What you need to do: Switch every "Izipizi" in the listing below to "Lunettes", and write out all the other lines unchanged. Leave the pictures out.
============================================================
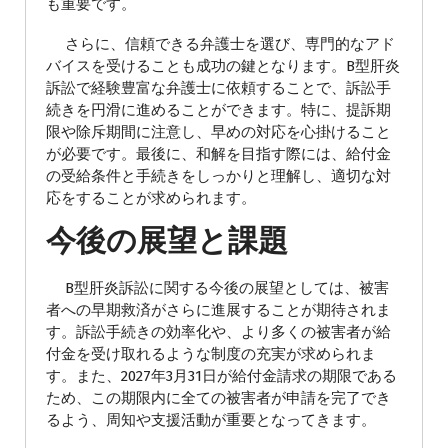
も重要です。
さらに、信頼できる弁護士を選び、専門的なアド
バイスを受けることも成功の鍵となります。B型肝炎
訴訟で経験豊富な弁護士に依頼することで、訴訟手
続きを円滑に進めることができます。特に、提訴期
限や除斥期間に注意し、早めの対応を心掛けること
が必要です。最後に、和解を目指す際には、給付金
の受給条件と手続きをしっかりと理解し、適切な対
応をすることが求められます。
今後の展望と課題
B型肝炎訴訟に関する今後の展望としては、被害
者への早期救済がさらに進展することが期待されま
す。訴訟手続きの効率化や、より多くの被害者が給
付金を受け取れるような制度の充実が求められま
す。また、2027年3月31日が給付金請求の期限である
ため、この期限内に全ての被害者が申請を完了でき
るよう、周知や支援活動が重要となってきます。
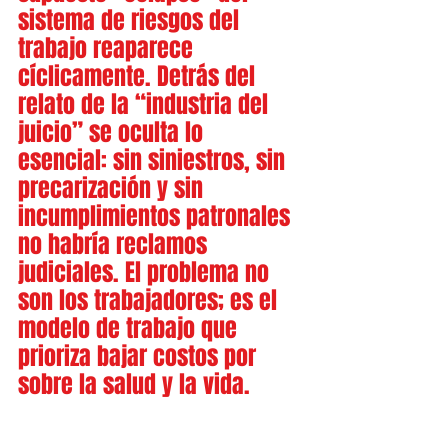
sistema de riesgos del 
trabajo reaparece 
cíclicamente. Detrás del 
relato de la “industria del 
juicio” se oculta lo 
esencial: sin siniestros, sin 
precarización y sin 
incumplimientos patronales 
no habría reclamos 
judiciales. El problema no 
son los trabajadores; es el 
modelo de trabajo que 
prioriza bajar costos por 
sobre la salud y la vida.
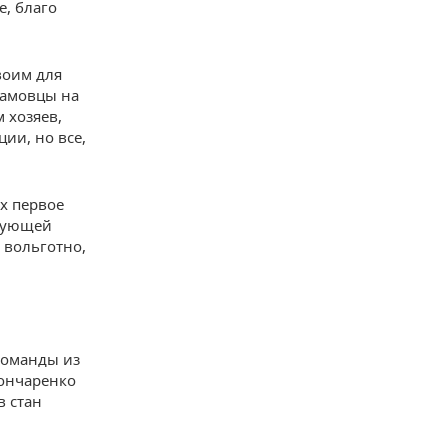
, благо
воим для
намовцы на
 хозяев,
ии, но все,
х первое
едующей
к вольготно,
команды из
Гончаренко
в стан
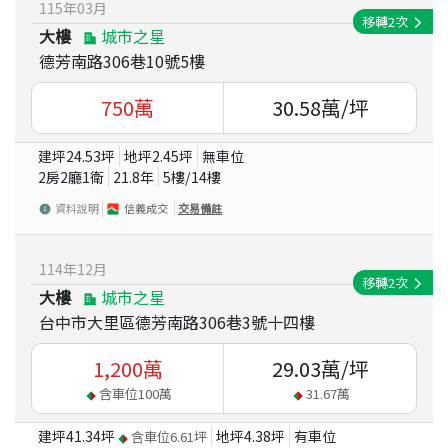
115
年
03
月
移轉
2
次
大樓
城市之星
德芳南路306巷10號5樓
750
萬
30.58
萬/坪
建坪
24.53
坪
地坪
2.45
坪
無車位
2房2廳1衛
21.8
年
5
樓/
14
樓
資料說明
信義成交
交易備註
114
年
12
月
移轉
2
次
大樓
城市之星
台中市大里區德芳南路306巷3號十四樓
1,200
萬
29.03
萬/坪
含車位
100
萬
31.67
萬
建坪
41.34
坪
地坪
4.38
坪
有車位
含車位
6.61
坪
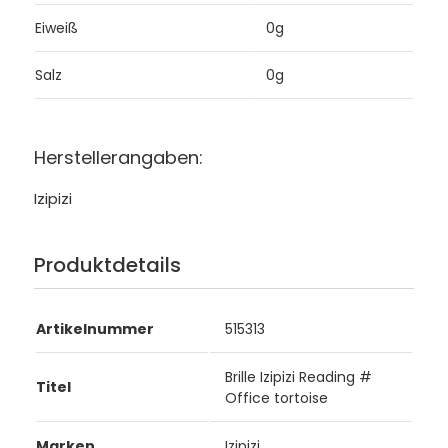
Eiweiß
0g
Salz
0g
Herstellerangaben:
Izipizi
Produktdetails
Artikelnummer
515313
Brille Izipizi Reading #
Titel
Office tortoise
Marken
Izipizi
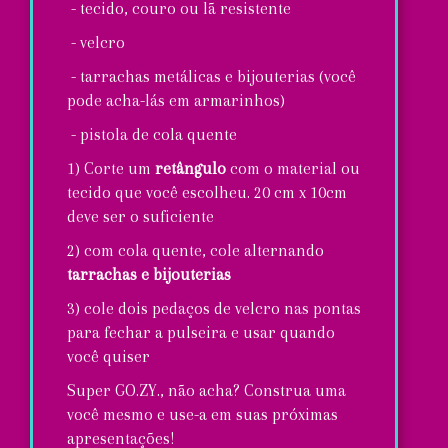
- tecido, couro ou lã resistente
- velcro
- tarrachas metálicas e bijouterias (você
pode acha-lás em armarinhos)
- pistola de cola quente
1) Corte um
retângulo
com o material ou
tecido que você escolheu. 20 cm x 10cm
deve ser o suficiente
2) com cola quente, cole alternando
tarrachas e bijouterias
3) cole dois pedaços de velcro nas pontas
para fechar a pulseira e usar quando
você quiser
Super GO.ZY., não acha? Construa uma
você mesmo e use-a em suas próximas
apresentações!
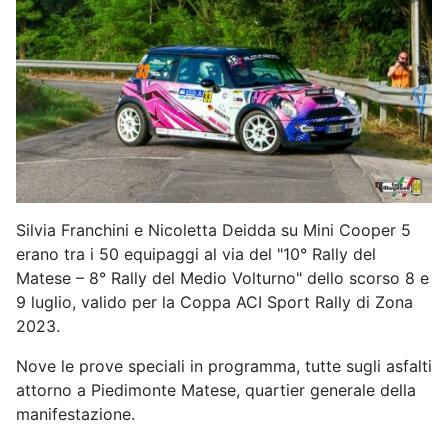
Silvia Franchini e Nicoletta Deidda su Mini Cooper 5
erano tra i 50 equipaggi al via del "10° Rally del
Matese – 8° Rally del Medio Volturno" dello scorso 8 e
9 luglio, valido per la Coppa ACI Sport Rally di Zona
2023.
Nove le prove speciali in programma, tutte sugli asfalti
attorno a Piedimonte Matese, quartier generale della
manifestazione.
============================================================
Solution for this task:
も重要です。
さらに、信頼できる弁護士を選び、専門的なアド
バイスを受けることも成功の鍵となります。B型肝炎
訴訟で経験豊富な弁護士に依頼することで、訴訟手
続きを円滑に進めることができます。特に、提訴期
限や除斥期間に注意し、早めの対応を心掛けること
が必要です。最後に、和解を目指す際には、給付金
の受給条件と手続きをしっかりと理解し、適切な対
応をすることが求められます。
今後の展望と課題
B型肝炎訴訟に関する今後の展望としては、被害
者への早期救済がさらに進展することが期待されま
す。訴訟手続きの効率化や、より多くの被害者が給
付金を受け取れるような制度の充実が求められま
す。また、2027年3月31日が給付金請求の期限である
ため、この期限内に全ての被害者が申請を完了でき
るよう、周知や支援活動が重要となってきます。
sistema de riesgos del 
trabajo reaparece 
cíclicamente. Detrás del 
relato de la “industria del 
juicio” se oculta lo 
esencial: sin siniestros, sin 
precarización y sin 
incumplimientos patronales 
no habría reclamos 
judiciales. El problema no 
son los trabajadores; es el 
modelo de trabajo que 
prioriza bajar costos por 
sobre la salud y la vida.
, благо
воим для
намовцы на
 хозяев,
ии, но все,
х первое
едующей
к вольготно,
команды из
Гончаренко
в стан
115
年
03
月
移轉
2
次
大樓
城市之星
德芳南路306巷10號5樓
750
萬
30.58
萬/坪
建坪
24.53
坪
地坪
2.45
坪
無車位
2房2廳1衛
21.8
年
5
樓/
14
樓
資料說明
信義成交
交易備註
114
年
12
月
移轉
2
次
大樓
城市之星
台中市大里區德芳南路306巷3號十四樓
1,200
萬
29.03
萬/坪
含車位
100
萬
31.67
萬
建坪
41.34
坪
地坪
4.38
坪
有車位
含車位
6.61
坪
Eiweiß
0g
Salz
0g
Herstellerangaben:
Lunettes
Produktdetails
Artikelnummer
515313
Brille Lunettes Reading #
Titel
Office tortoise
Marken
Lunettes
- tecido, couro ou lã resistente
- velcro
- tarrachas metálicas e bijouterias (você
pode acha-lás em armarinhos)
- pistola de cola quente
1) Corte um
retângulo
com o material ou
tecido que você escolheu. 20 cm x 10cm
deve ser o suficiente
2) com cola quente, cole alternando
tarrachas e bijouterias
3) cole dois pedaços de velcro nas pontas
para fechar a pulseira e usar quando
você quiser
Super GO.ZY., não acha? Construa uma
você mesmo e use-a em suas próximas
apresentações!
Silvia Franchini e Nicoletta Deidda su Mini Cooper 5
erano tra i 50 equipaggi al via del "10° Rally del
Matese – 8° Rally del Medio Volturno" dello scorso 8 e
9 luglio, valido per la Coppa ACI Sport Rally di Zona
2023.
Nove le prove speciali in programma, tutte sugli asfalti
attorno a Piedimonte Matese, quartier generale della
manifestazione.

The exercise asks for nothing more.